Aufgabenstellung: Wie lässt sich der Absatz im Bericht über den Görlitzer Mordprozess, der mit „Beide hatten sich an jenem Abend“ beginnt, als knappe Stichpunktliste mit seinen Hauptfakten wiedergeben?

Ausgangstext:

——

Mordprozess in Görlitz - Angeklagter will in Notwehr gehandelt haben
Im Prozess zum Tod eines Görlitzers im April vergangenen Jahres an der Melanchthonstraße hat der Angeklagte den Mordvorwurf bestritten. Der 29-Jährige schilderte die Tat als Notwehrreaktion. Sein Bekannter sei plötzlich mit einem Messer auf ihn zugegangen und habe zweimal versucht auf ihn einzustechen. Daraufhin habe er ihm das Messer aus der Hand gedreht und auf ihn eingestochen. Der Görlitzer muss sich seit heute wegen Mordes vor dem Landgericht Görlitz verantworten.
Er hatte sich entschlossen, einen unliebsamen Rivalen zu töten, so Oberstaatsanwalt Sebastian Matthieu. Es sei um Weibergeschichten gegangen. Der Angeklagte habe sich in seiner Ehre verletzt gefühlt, sah in seinem Gegenüber einen Nebenbuhler.
Beide hatten sich an jenem Abend am 15. April in der Görlitzer Südstadt getroffen und Alkohol getrunken. Im Laufe des Abends stellte sich heraus, dass sein Bekannter offenbar Sex mit einer früheren Freundin des Angeklagten hatte. Er vermutete zudem eine heimliche Beziehung des 28-Jährigen zu seiner aktuellen Partnerin. Der Angeklagte habe sich massiv gekränkt gefühlt. Bei der Verabschiedung soll er eine freundschaftliche Umarmung vorgetäuscht und fünfmal auf den 28-Jährigen eingestochen haben. Ein Messerstich traf ihn direkt ins Herz. Er verblutete.
Das Messer ließ der Angeklagte fallen. Er lief zunächst zu einer Freundin, rauchte auf der Couch eine Zigarette, verließ die Wohnung wieder in Richtung Tatort und machte ein Foto „von dem ganzen Blaulicht“, wie er sagte. Das Tatmesser wurde bis heute nicht gefunden.
Zum Prozessbeginn kamen viele Görlitzer – darunter Freunde und Angehörige des Opfers. Der Schwurgerichtssaal war bis zum letzten Platz gefüllt. Einige Zuschauer mussten stehen. Mutter und Bruder verfolgten die Verhandlung als Nebenkläger. Sie sahen dem Angeklagten immer wieder in die Augen.
Die Verhandlung wird am 7. März fortgesetzt.

——

Bereitgestellte Daten:
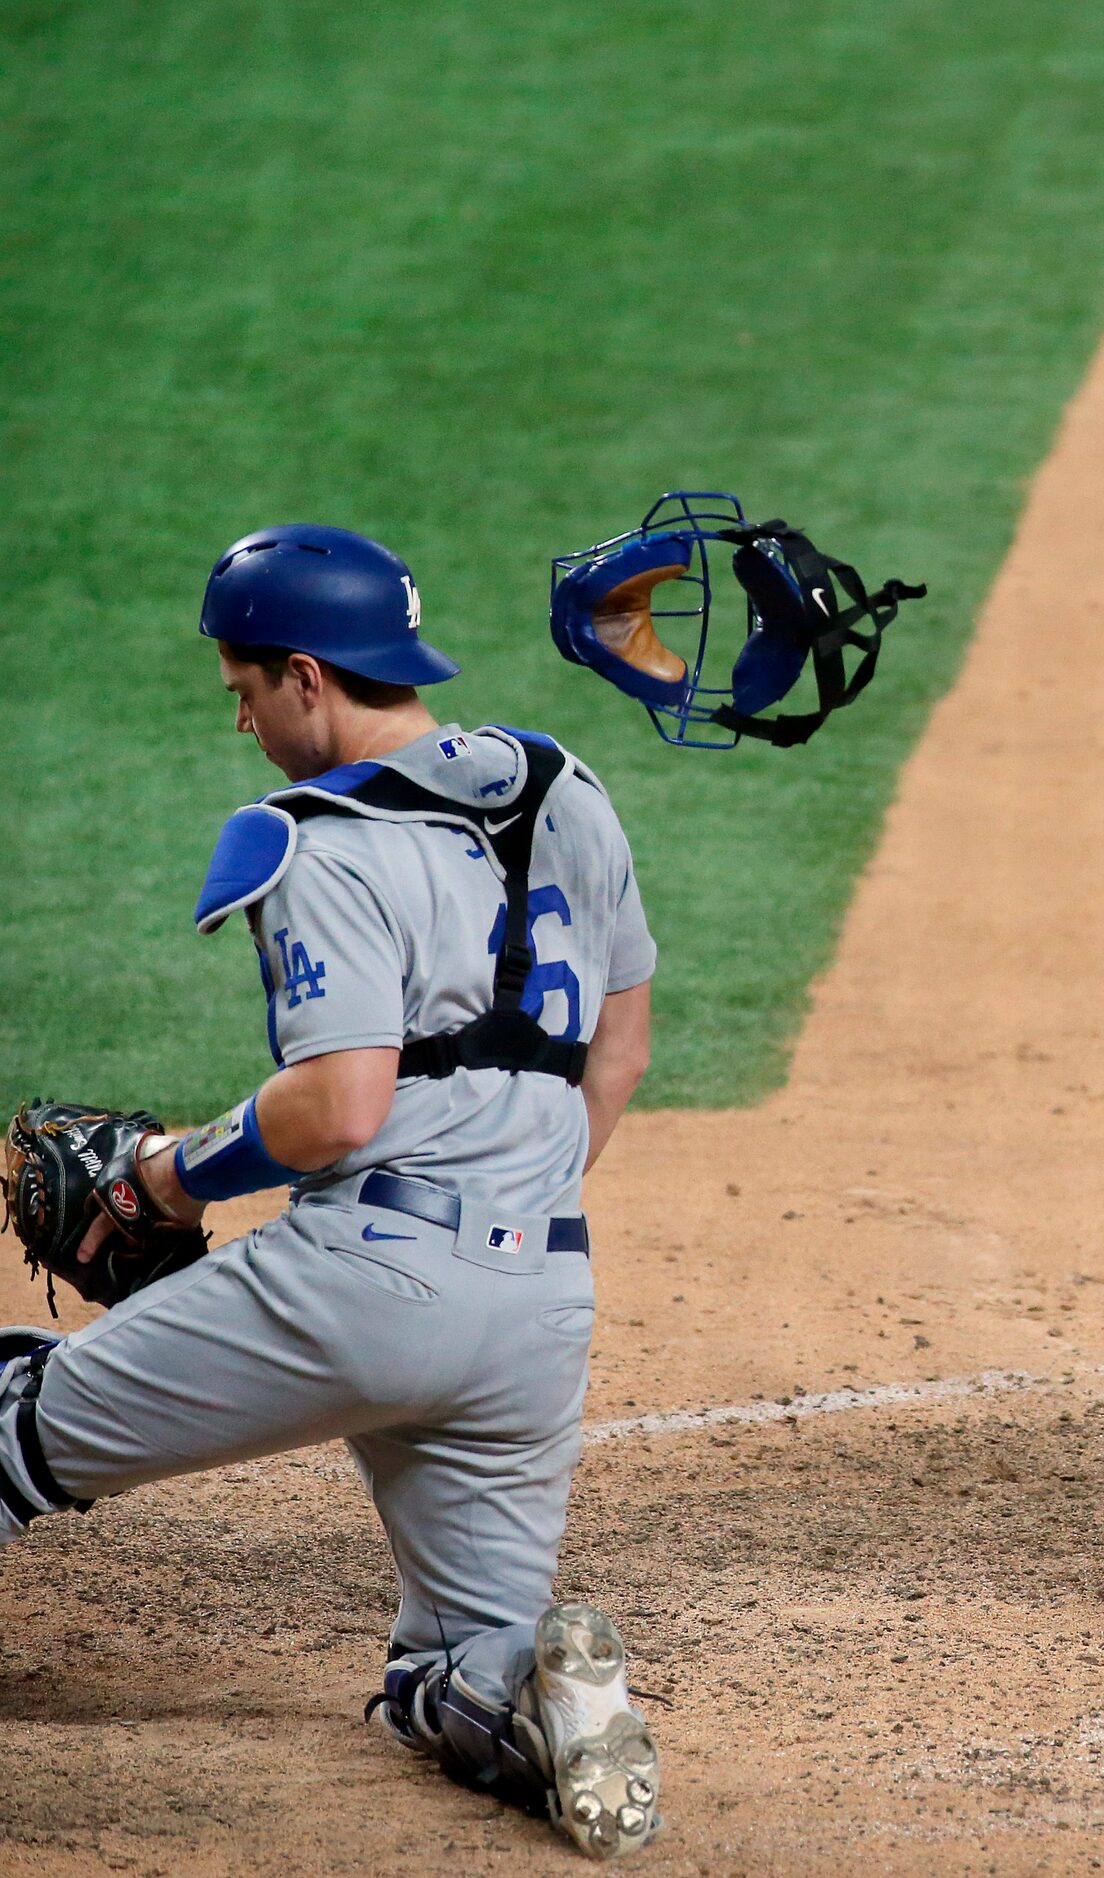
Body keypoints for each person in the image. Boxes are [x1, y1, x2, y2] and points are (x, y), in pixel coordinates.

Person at [0, 524, 665, 1854]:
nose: (243, 725)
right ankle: (536, 1700)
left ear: (309, 676)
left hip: (368, 1286)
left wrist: (163, 1181)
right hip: (542, 1305)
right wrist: (503, 1208)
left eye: (247, 692)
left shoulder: (309, 837)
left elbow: (340, 1105)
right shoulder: (563, 784)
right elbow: (622, 1050)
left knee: (12, 1414)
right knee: (447, 1671)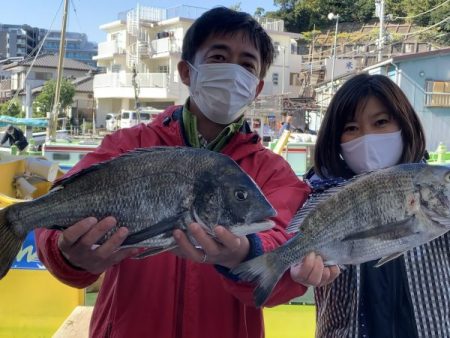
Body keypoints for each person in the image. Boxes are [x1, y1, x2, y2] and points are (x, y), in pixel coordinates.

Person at [35, 7, 339, 338]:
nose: (233, 71)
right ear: (186, 71)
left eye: (247, 65)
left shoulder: (274, 172)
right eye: (219, 57)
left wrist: (246, 252)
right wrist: (70, 255)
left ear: (256, 87)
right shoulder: (128, 144)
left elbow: (285, 248)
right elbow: (57, 206)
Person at [302, 73, 449, 338]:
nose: (367, 137)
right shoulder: (316, 199)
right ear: (335, 139)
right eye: (351, 128)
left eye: (381, 122)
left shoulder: (435, 188)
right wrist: (298, 269)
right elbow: (287, 247)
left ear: (405, 124)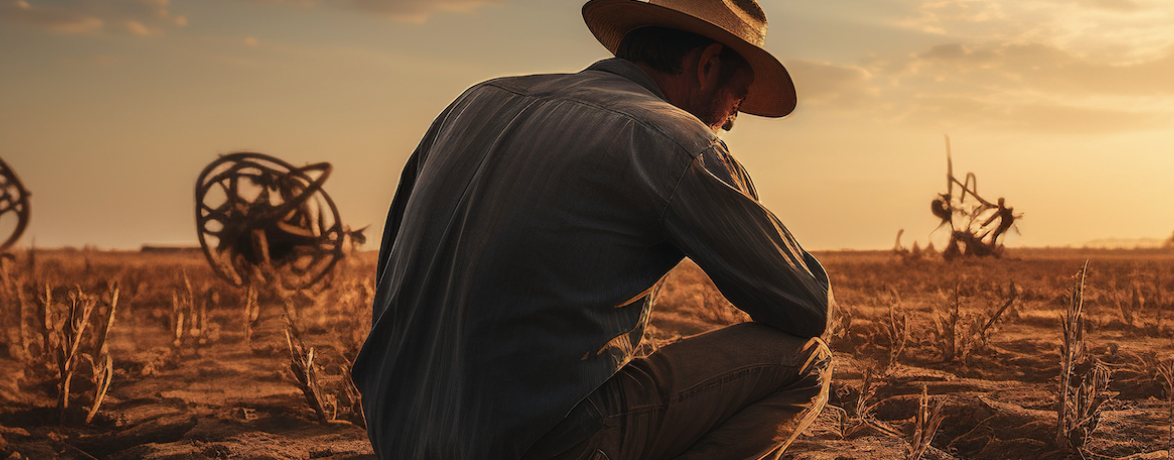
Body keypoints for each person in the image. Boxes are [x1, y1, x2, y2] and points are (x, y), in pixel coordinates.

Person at [349, 0, 832, 458]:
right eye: (737, 100)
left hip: (396, 436)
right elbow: (806, 305)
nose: (730, 122)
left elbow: (391, 269)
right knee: (807, 360)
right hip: (534, 445)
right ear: (707, 66)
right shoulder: (673, 140)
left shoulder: (473, 102)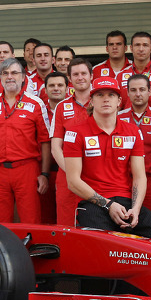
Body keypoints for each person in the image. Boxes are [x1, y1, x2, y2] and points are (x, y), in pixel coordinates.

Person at [65, 78, 151, 241]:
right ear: (91, 101)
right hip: (93, 204)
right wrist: (108, 205)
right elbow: (72, 181)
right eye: (99, 95)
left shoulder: (132, 131)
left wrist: (135, 209)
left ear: (119, 101)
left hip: (126, 203)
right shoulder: (75, 133)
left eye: (111, 95)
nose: (106, 99)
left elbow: (140, 176)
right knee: (107, 247)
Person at [0, 58, 50, 224]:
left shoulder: (36, 103)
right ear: (0, 78)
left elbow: (45, 141)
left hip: (27, 170)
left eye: (14, 73)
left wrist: (44, 173)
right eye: (5, 73)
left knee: (30, 220)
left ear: (24, 77)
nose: (10, 77)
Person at [51, 58, 94, 226]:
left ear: (91, 76)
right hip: (67, 176)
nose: (80, 77)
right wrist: (72, 173)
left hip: (96, 175)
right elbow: (56, 147)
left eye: (84, 73)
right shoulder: (61, 107)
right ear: (69, 78)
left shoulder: (102, 102)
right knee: (66, 225)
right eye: (75, 74)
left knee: (94, 225)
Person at [117, 74, 151, 218]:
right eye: (133, 90)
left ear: (149, 92)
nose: (138, 94)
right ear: (128, 93)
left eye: (142, 89)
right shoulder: (117, 119)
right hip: (124, 181)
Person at [116, 32, 151, 110]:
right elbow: (116, 108)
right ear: (131, 48)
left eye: (145, 45)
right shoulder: (120, 76)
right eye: (137, 45)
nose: (141, 49)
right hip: (126, 121)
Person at [40, 71, 69, 224]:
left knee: (66, 218)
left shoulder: (76, 110)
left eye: (60, 85)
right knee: (45, 219)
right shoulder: (38, 110)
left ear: (67, 88)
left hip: (68, 172)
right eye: (51, 85)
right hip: (44, 172)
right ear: (45, 90)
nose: (56, 88)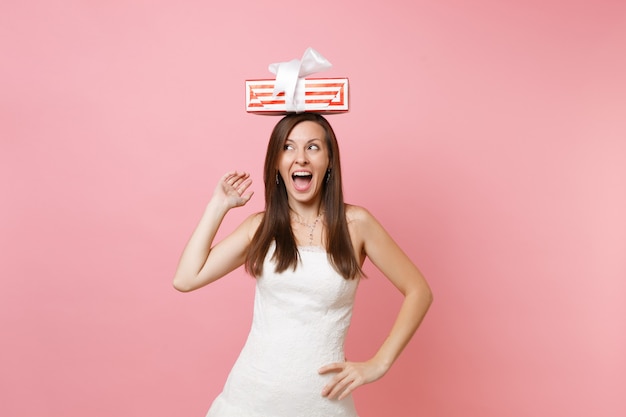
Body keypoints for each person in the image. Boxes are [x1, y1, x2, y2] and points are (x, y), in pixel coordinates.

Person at [173, 113, 433, 417]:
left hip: (323, 403)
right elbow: (186, 278)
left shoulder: (357, 224)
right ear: (275, 164)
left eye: (312, 147)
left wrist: (380, 363)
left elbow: (419, 290)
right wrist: (218, 206)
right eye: (288, 147)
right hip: (250, 399)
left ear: (330, 160)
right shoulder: (261, 226)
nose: (300, 159)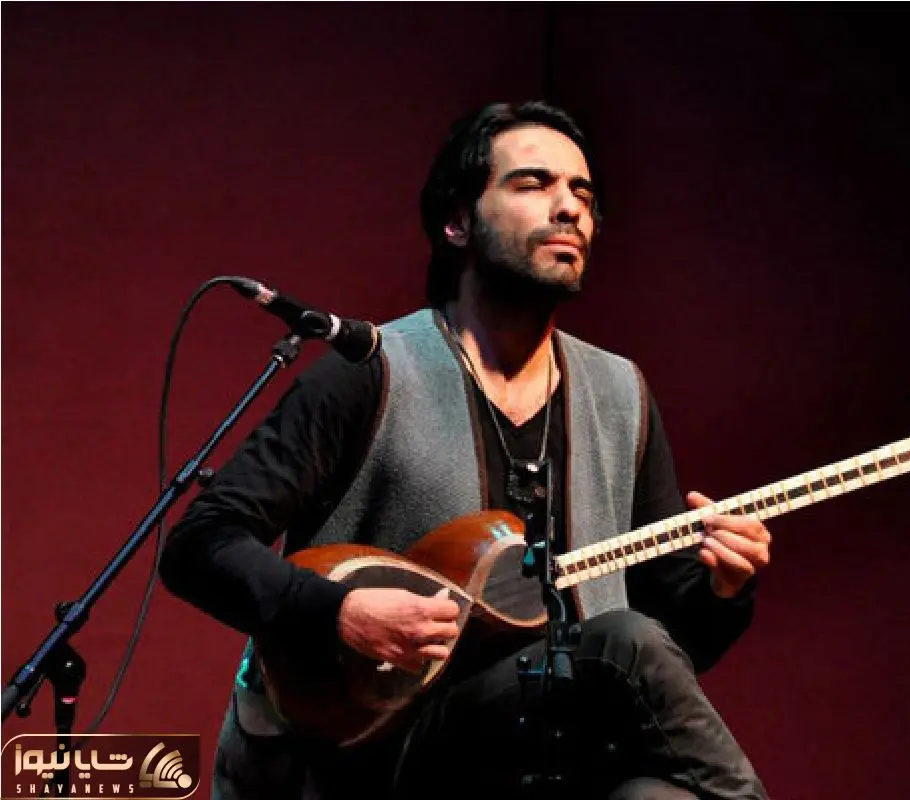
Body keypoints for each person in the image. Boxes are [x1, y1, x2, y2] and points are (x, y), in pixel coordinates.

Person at [159, 100, 772, 800]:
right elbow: (200, 544)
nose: (569, 208)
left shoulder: (619, 394)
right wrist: (337, 612)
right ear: (457, 221)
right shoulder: (371, 372)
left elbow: (674, 650)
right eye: (533, 183)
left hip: (558, 753)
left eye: (583, 193)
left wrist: (725, 591)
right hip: (380, 749)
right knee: (625, 641)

——

Lösung der Aufgabe:
- 15. April, Görlitzer Südstadt: Beide Männer treffen sich und trinken Alkohol.
- Im Laufe des Abends stellt sich heraus, dass der Bekannte offenbar Sex mit einer früheren Freundin des Angeklagten hatte.
- Der Angeklagte vermutet zudem eine heimliche Beziehung des 28-Jährigen zu seiner aktuellen Partnerin und fühlt sich massiv gekränkt.
- Bei der Verabschiedung soll er eine freundschaftliche Umarmung vorgetäuscht und fünfmal auf den 28-Jährigen eingestochen haben.
- Ein Stich trifft das Herz, das Opfer verblutet.